Chaque pays de la région MENA présente un profil risque/rendement distinct. Le radar ci-dessous compare les principaux marchés sur six critères clés : liquidité, gouvernance, potentiel de croissance, stabilité politique, accès aux étrangers et risque de change.
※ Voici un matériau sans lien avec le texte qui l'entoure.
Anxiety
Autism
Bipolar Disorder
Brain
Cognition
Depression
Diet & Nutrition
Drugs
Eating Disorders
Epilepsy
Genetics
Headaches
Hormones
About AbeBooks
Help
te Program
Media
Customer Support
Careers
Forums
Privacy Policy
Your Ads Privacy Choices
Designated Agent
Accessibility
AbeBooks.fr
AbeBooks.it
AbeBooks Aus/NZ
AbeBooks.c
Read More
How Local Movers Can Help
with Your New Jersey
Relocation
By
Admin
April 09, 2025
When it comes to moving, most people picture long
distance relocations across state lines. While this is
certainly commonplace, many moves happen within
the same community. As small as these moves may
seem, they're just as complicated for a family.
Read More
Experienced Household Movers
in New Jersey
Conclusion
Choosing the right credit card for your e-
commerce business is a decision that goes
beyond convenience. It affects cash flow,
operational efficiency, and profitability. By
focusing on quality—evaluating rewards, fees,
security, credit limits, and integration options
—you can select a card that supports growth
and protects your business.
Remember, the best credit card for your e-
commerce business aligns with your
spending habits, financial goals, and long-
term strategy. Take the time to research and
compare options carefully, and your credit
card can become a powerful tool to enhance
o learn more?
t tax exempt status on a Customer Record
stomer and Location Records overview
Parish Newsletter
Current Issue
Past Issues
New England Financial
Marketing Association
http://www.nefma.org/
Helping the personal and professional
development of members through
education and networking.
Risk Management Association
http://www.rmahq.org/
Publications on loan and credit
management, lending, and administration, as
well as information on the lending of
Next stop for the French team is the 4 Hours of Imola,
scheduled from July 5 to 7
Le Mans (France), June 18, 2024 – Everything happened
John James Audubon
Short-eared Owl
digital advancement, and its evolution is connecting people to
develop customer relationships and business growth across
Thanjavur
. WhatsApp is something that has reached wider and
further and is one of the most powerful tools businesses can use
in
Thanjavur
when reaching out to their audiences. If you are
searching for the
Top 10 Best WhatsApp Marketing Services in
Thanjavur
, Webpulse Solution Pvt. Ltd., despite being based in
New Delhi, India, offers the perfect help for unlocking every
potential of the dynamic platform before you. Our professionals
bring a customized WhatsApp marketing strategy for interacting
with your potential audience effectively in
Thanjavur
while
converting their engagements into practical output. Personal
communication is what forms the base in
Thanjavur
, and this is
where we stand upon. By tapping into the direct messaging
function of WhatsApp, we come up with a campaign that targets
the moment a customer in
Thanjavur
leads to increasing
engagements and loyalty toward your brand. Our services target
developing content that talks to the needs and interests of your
| Pays | Potentiel | Risque | Liquidité | Accès | Verdict |
|---|---|---|---|---|---|
| Arabie Saoudite | Élevé | Modéré | Bonne | QFII ouvert | Recommandé |
| Émirats (ADX/DFM) | Élevé | Faible | Bonne | Ouvert | Recommandé |
| Maroc | Modéré | Modéré | Faible | Ouvert | Intéressant |
| Qatar | Modéré | Faible | Moyenne | Ouvert | Intéressant |
| Égypte | Très élevé | Élevé | Moyenne | Restrictions | Spéculatif |
| Tunisie | Modéré | Élevé | Très faible | Limitée | Prudence |
| Algérie | Limité | Élevé | Quasi-nulle | Fermée | Éviter |
Les perspectives de croissance sont contrastées dans la région MENA. Les pays du Golfe bénéficient de la diversification économique et des dépenses d'infrastructure. Le Maghreb est porté par les réformes structurelles et le nearshoring européen. L'Égypte est un cas à part avec un potentiel massif mais des contraintes macroéconomiques sévères.
Depuis le COVID et les tensions géopolitiques (guerre en Ukraine, tensions US-Chine), les entreprises européennes relocalisent leurs chaînes d'approvisionnement plus près de chez elles. Le Maroc, la Tunisie et dans une moindre mesure l'Égypte sont les grands bénéficiaires de ce mouvement de "nearshoring". Le Maroc attire Renault, Stellantis, Boeing, Safran. La Tunisie accueille des centres de services IT et des usines de composants électroniques. C'est un moteur de croissance séculaire qui ne dépend ni du pétrole ni du tourisme.